In second year, modules are chosen which will best prepare you for Marine Biology, and new topics are introduced in some second year modules such as evolutionary biology and ecology. Students on the Marine Biology course must take the following modules:
- Research Methods in Biology: develops essential academic and transferable skills, with major emphasis on problem solving. This is achieved through a combination of interactive lectures, independent data-handling workshops and group work on a mini research project.
- Ecology: introduces basic concepts in population and community ecology and how they relate to biodiversity.
Students must also take two of the following modules:
- Evolutionary Biology: gives an overview of the history and major principles of modern evolutionary biology.

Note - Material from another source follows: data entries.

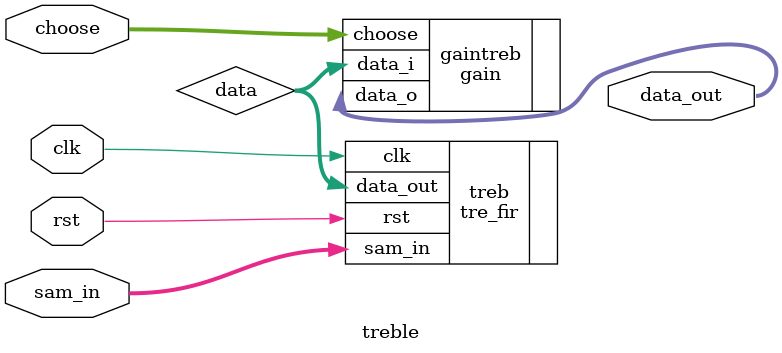
<source format=sv>
module treble (
input logic clk,
    input logic rst,
    input logic [23 :0] sam_in,
    input logic [2:0] choose,
    output logic  [23 :0] data_out);

// wire
logic [23:0] data;

//fir 
tre_fir treb (.clk(clk),
				.rst(rst),
				.sam_in(sam_in),
				.data_out(data));
// gain
gain  gaintreb    (.data_i(data),
				     .data_o(data_out),
				     .choose(choose) );
endmodule
</source>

- Vertebrate Zoology: explores the diversity of vertebrate animals, beginning with the closest relatives of vertebrates and the evolutionary origins of the group.
- Invertebrate Zoology: surveys the major invertebrate groups, emphasising the diversity of body plans while demonstrating how the common functional requirements such as feeding, reproduction, respiration and excretion are achieved.

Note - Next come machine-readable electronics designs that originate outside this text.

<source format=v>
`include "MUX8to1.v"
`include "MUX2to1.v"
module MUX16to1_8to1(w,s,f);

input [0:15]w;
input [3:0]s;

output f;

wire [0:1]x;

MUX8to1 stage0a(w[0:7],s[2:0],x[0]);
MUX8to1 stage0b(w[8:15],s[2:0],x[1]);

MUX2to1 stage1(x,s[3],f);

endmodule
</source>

- Comparative Physiology: covers the principles of physiological adaptation in a range of animals, including examples from all major taxa and from all habitats.
In third year, you will have the opportunity to begin specialising in Marine Biology via the wide range of modules provided. Modules that have been offered in previous years include:
- Aquatic Ecology
- Ecosystems and Conservation
- Developmental Biology
- Biology of Marine Organisms
- Tropical Research and Field Study
- Scientific Diving.
In fourth year, students typically undertake an independent 7 to 12-month research placement hosted by an external institute or company. The external placement gives students the opportunity to practice and learn a range of scientific and generic skills, including an element of independent working in a working environment outside of St Andrews.
During fifth year, you will take advanced research-led modules in your chosen speciality. Advanced modules offered in the past include:
- Marine Bioacoustics
- Foraging in Marine Mammals
- Animal Cognition
- Advanced Biological Statistics
- Polar Ecology: A field course in Antarctica
- Marine Mammals and Man.
In fifth year, you will also undertake an advanced laboratory research project to investigate a defined problem within marine biology. The project will involve initiative and independence in experimental design and in pursuing the literature, as well as excellent experimental and analytical techniques. Students will be allocated to a member of staff within the School of Biology who will guide and advise them in research activities throughout the academic year. The project will be presented in the form of a proposal, a research dissertation, an oral presentation and a viva.